▸ Activity:
Copy the source text of each entry below without changing anything. Leave the pictures out of your answer.

Dataset entries
>>>>

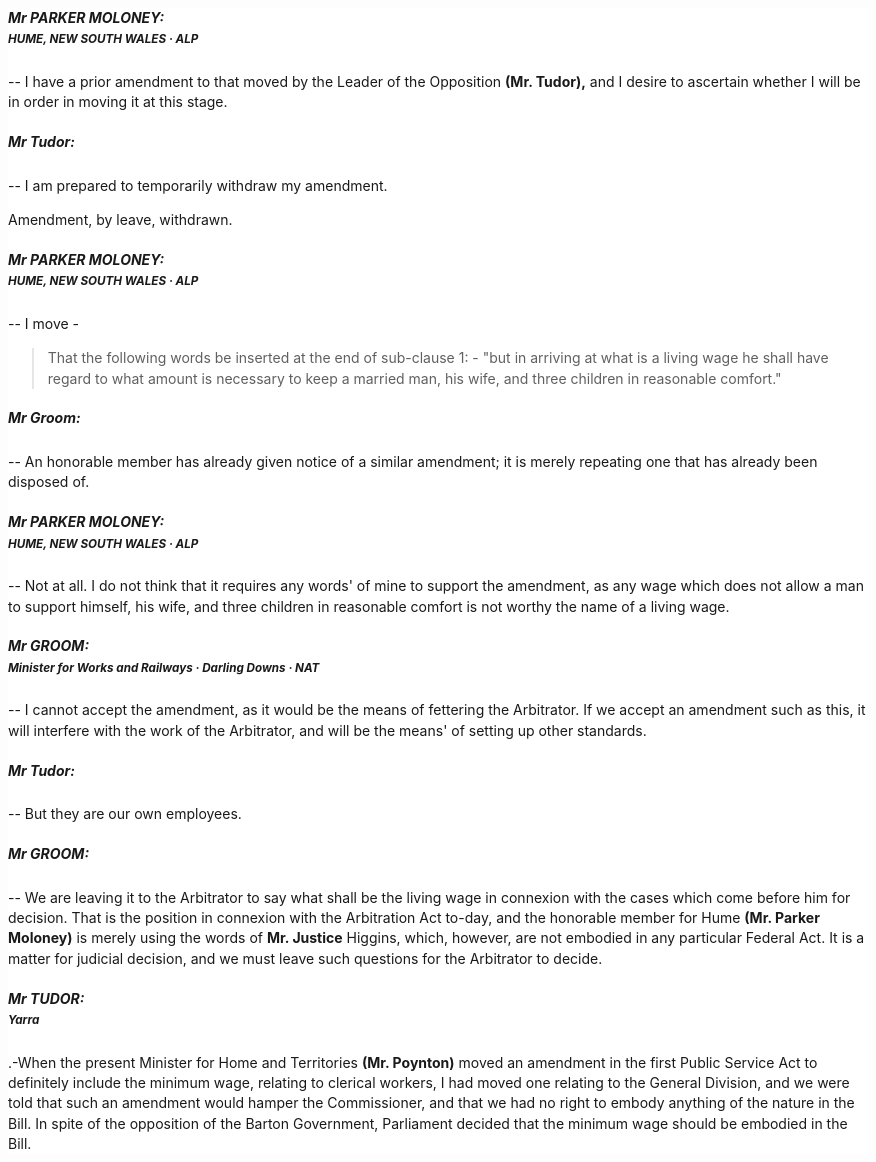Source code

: ##### Mr PARKER MOLONEY:<br><small class="text-muted">HUME, NEW SOUTH WALES &middot; ALP</small>

-- I have a prior amendment to that moved by the Leader of the Opposition  **(Mr. Tudor),**  and I desire to ascertain whether I will be in order in moving it at this stage. 

##### Mr Tudor:

--  I am prepared to temporarily withdraw my amendment. 

Amendment, by leave, withdrawn. 

##### Mr PARKER MOLONEY:<br><small class="text-muted">HUME, NEW SOUTH WALES &middot; ALP</small>

-- I move - 

  >That the following words be inserted at the end of sub-clause 1: - "but in arriving at what is a living wage he shall have regard to what amount is necessary to keep a married man, his wife, and three children in reasonable comfort." 

##### Mr Groom:

--  An honorable member has already given notice of a similar amendment; it is merely repeating one that has already been disposed of. 

##### Mr PARKER MOLONEY:<br><small class="text-muted">HUME, NEW SOUTH WALES &middot; ALP</small>

-- Not at all. I do not think that it requires any words' of mine to support the amendment, as any wage which does not allow a man to support himself, his wife, and three children in reasonable comfort is not worthy the name of a living wage. 

##### Mr GROOM:<br><small class="text-muted">Minister for Works and Railways &middot; Darling Downs &middot; NAT</small>

--  I cannot accept the amendment, as it would be the means of fettering the Arbitrator. If we accept an amendment such as this, it will interfere with the work of the Arbitrator, and will be the means' of setting up other standards. 

##### Mr Tudor:

--  But they are our own employees. 

##### Mr GROOM:

-- We are leaving it to the Arbitrator to say what shall be the living wage in connexion with the cases which come before him for decision. That is the position in connexion with the Arbitration Act to-day, and the honorable member for Hume  **(Mr. Parker Moloney)**  is merely using the words of  **Mr. Justice**  Higgins, which, however, are not embodied in any particular Federal Act. It is a matter for judicial decision, and we must leave such questions for the Arbitrator to decide. 

##### Mr TUDOR:<br><small class="text-muted">Yarra</small>

.-When the present Minister for Home and Territories  **(Mr. Poynton)**  moved an amendment in the first Public Service Act to definitely include the minimum wage, relating to clerical workers, I had moved one relating to the General Division, and we were told that such an amendment would hamper the Commissioner, and that we had no right to embody anything of the nature in the Bill. In spite of the opposition of the Barton Government, Parliament decided that the minimum wage should be embodied in the Bill. 
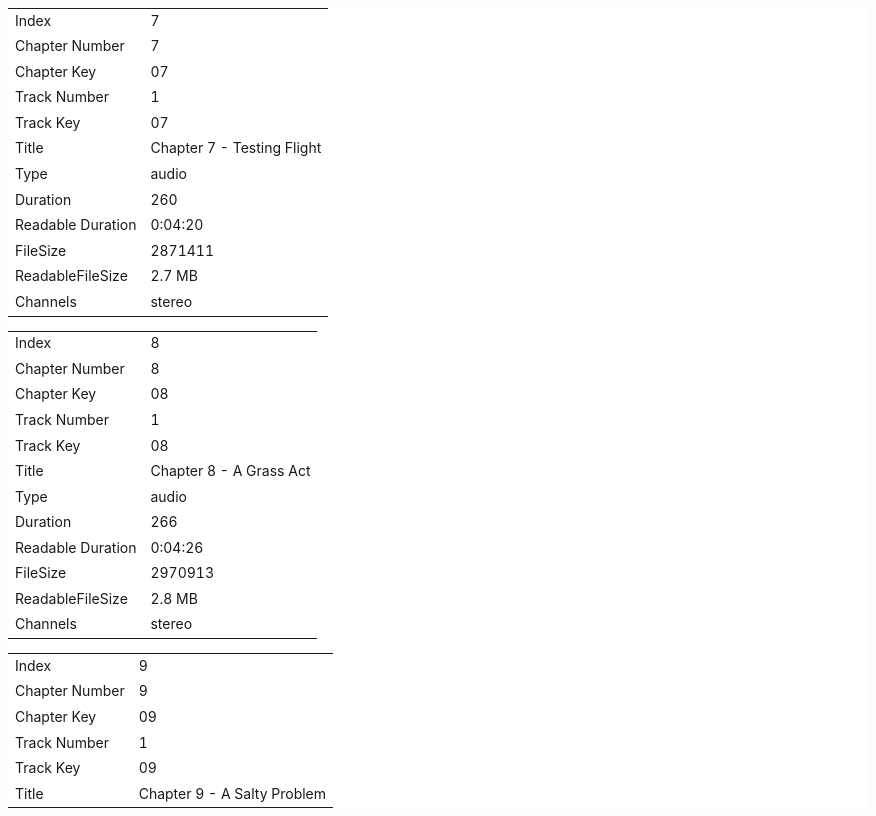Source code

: |  |  |
| - | - |
| Index | 7 |
| Chapter Number | 7 |
| Chapter Key | 07 |
| Track Number | 1 |
| Track Key | 07 |
| Title | Chapter 7 - Testing Flight |
| Type | audio |
| Duration | 260 |
| Readable Duration | 0:04:20 |
| FileSize | 2871411 |
| ReadableFileSize | 2.7 MB |
| Channels | stereo |

|  |  |
| - | - |
| Index | 8 |
| Chapter Number | 8 |
| Chapter Key | 08 |
| Track Number | 1 |
| Track Key | 08 |
| Title | Chapter 8 - A Grass Act |
| Type | audio |
| Duration | 266 |
| Readable Duration | 0:04:26 |
| FileSize | 2970913 |
| ReadableFileSize | 2.8 MB |
| Channels | stereo |

|  |  |
| - | - |
| Index | 9 |
| Chapter Number | 9 |
| Chapter Key | 09 |
| Track Number | 1 |
| Track Key | 09 |
| Title | Chapter 9 - A Salty Problem |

<<<<

▸ Reply to the task:
Source code

: ##### Mr PARKER MOLONEY:<br><small class="text-muted">HUME, NEW SOUTH WALES &middot; ALP</small>

-- I have a prior amendment to that moved by the Leader of the Opposition  **(Mr. Tudor),**  and I desire to ascertain whether I will be in order in moving it at this stage. 

##### Mr Tudor:

--  I am prepared to temporarily withdraw my amendment. 

Amendment, by leave, withdrawn. 

##### Mr PARKER MOLONEY:<br><small class="text-muted">HUME, NEW SOUTH WALES &middot; ALP</small>

-- I move - 

  >That the following words be inserted at the end of sub-clause 1: - "but in arriving at what is a living wage he shall have regard to what amount is necessary to keep a married man, his wife, and three children in reasonable comfort." 

##### Mr Groom:

--  An honorable member has already given notice of a similar amendment; it is merely repeating one that has already been disposed of. 

##### Mr PARKER MOLONEY:<br><small class="text-muted">HUME, NEW SOUTH WALES &middot; ALP</small>

-- Not at all. I do not think that it requires any words' of mine to support the amendment, as any wage which does not allow a man to support himself, his wife, and three children in reasonable comfort is not worthy the name of a living wage. 

##### Mr GROOM:<br><small class="text-muted">Minister for Works and Railways &middot; Darling Downs &middot; NAT</small>

--  I cannot accept the amendment, as it would be the means of fettering the Arbitrator. If we accept an amendment such as this, it will interfere with the work of the Arbitrator, and will be the means' of setting up other standards. 

##### Mr Tudor:

--  But they are our own employees. 

##### Mr GROOM:

-- We are leaving it to the Arbitrator to say what shall be the living wage in connexion with the cases which come before him for decision. That is the position in connexion with the Arbitration Act to-day, and the honorable member for Hume  **(Mr. Parker Moloney)**  is merely using the words of  **Mr. Justice**  Higgins, which, however, are not embodied in any particular Federal Act. It is a matter for judicial decision, and we must leave such questions for the Arbitrator to decide. 

##### Mr TUDOR:<br><small class="text-muted">Yarra</small>

.-When the present Minister for Home and Territories  **(Mr. Poynton)**  moved an amendment in the first Public Service Act to definitely include the minimum wage, relating to clerical workers, I had moved one relating to the General Division, and we were told that such an amendment would hamper the Commissioner, and that we had no right to embody anything of the nature in the Bill. In spite of the opposition of the Barton Government, Parliament decided that the minimum wage should be embodied in the Bill. 
Source code

: |  |  |
| - | - |
| Index | 7 |
| Chapter Number | 7 |
| Chapter Key | 07 |
| Track Number | 1 |
| Track Key | 07 |
| Title | Chapter 7 - Testing Flight |
| Type | audio |
| Duration | 260 |
| Readable Duration | 0:04:20 |
| FileSize | 2871411 |
| ReadableFileSize | 2.7 MB |
| Channels | stereo |

|  |  |
| - | - |
| Index | 8 |
| Chapter Number | 8 |
| Chapter Key | 08 |
| Track Number | 1 |
| Track Key | 08 |
| Title | Chapter 8 - A Grass Act |
| Type | audio |
| Duration | 266 |
| Readable Duration | 0:04:26 |
| FileSize | 2970913 |
| ReadableFileSize | 2.8 MB |
| Channels | stereo |

|  |  |
| - | - |
| Index | 9 |
| Chapter Number | 9 |
| Chapter Key | 09 |
| Track Number | 1 |
| Track Key | 09 |
| Title | Chapter 9 - A Salty Problem |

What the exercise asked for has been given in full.